What does that really mean? We have all heard don't sweat the small stuff or it is the little things that matter. So which is it no sweat or it all matters. I think it depends on what you call the little things. Is it truly the things you do everyday that after years of doing them become the little things in your day? I would say it is those little things ,everyday things. Those are the things you remember from your childhood and your life. yes i remember the day I was married(today actually 7 years ago) the day my children were born, but those are life changing moments. But what i remember from my life are the little things; when we used to visit my Grampie on Chittick Ave. He had this tiny little coin purse and he would give each one of us a quarter and we would walk down to the store and get a treat. I don't remember how old I was but a remember that change purse. The little things. I remember my sister buying my first pair of knee pads . They are rotting somewhere now, but i remember. I don't remember when Darren told me he loved me for the first time...but I remember when he told me it last.(10 min ago when he hung up the phone) the little things.
I know watching my children sleep is the my favorite time of my day. Not just because they are quiet and are not moving, cause that helps, but because in that moment they are totally innocent and are unaware that my every thought,breath and heart beat is for them.

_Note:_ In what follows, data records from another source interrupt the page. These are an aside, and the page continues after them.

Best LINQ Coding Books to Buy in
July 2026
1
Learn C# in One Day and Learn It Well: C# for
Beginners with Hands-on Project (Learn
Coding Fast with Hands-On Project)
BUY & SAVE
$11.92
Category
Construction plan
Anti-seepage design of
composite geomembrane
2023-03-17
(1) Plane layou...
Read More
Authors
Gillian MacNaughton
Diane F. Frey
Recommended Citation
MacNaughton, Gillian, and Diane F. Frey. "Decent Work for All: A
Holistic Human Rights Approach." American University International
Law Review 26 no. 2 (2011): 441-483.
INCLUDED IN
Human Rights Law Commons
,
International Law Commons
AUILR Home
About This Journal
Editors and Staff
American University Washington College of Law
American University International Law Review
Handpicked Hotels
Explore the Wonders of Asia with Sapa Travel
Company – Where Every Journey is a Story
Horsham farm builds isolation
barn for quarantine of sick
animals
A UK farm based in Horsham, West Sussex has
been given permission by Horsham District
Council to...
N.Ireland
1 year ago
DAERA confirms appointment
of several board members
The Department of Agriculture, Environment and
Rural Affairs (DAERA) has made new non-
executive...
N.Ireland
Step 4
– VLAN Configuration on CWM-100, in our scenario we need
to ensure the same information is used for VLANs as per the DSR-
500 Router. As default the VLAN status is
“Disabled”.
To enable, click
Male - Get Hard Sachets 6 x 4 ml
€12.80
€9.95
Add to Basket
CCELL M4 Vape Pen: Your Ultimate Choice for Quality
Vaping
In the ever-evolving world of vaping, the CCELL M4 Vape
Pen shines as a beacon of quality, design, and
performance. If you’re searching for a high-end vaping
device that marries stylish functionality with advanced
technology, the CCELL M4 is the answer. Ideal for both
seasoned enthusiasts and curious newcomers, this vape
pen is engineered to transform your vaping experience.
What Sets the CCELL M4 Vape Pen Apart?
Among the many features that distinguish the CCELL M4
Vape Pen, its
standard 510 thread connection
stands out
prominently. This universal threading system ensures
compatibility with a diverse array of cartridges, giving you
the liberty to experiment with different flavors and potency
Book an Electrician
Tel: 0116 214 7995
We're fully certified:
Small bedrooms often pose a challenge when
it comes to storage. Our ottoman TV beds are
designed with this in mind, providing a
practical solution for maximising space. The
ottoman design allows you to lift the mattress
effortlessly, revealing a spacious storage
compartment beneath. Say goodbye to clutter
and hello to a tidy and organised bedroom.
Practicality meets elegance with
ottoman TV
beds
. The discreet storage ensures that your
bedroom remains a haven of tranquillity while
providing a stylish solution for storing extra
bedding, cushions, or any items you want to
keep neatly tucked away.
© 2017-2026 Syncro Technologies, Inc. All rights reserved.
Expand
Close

So, I do think the small things are important because they will remember the fun and the play and all the good stuff. So, the next time you are ready to pull your hair out because the bathroom looks like a pool deck, remember what they look like asleep. The the floor won't look so bad.

Friday, May 1, 2009

I am so glad my rain dance worked and the fires are out in Herring Cove and area. I am beginning to think this BLOG may make me more depressed then happy. Really !it is making me realize how absolutely boring my life really is....seriously. Today I went to the dentist twice, that;s another story and made a crown and did laundry and played with Mickle and that is it!!See my entire day can be summed up in one run on sentence. I am going start making up s*$t to make it more exciting! Write tomorrow.
Today is just a blah day. The fires are keeping my mind off all the rest. I hope everyone I love is safe and warm and has a home to go back to.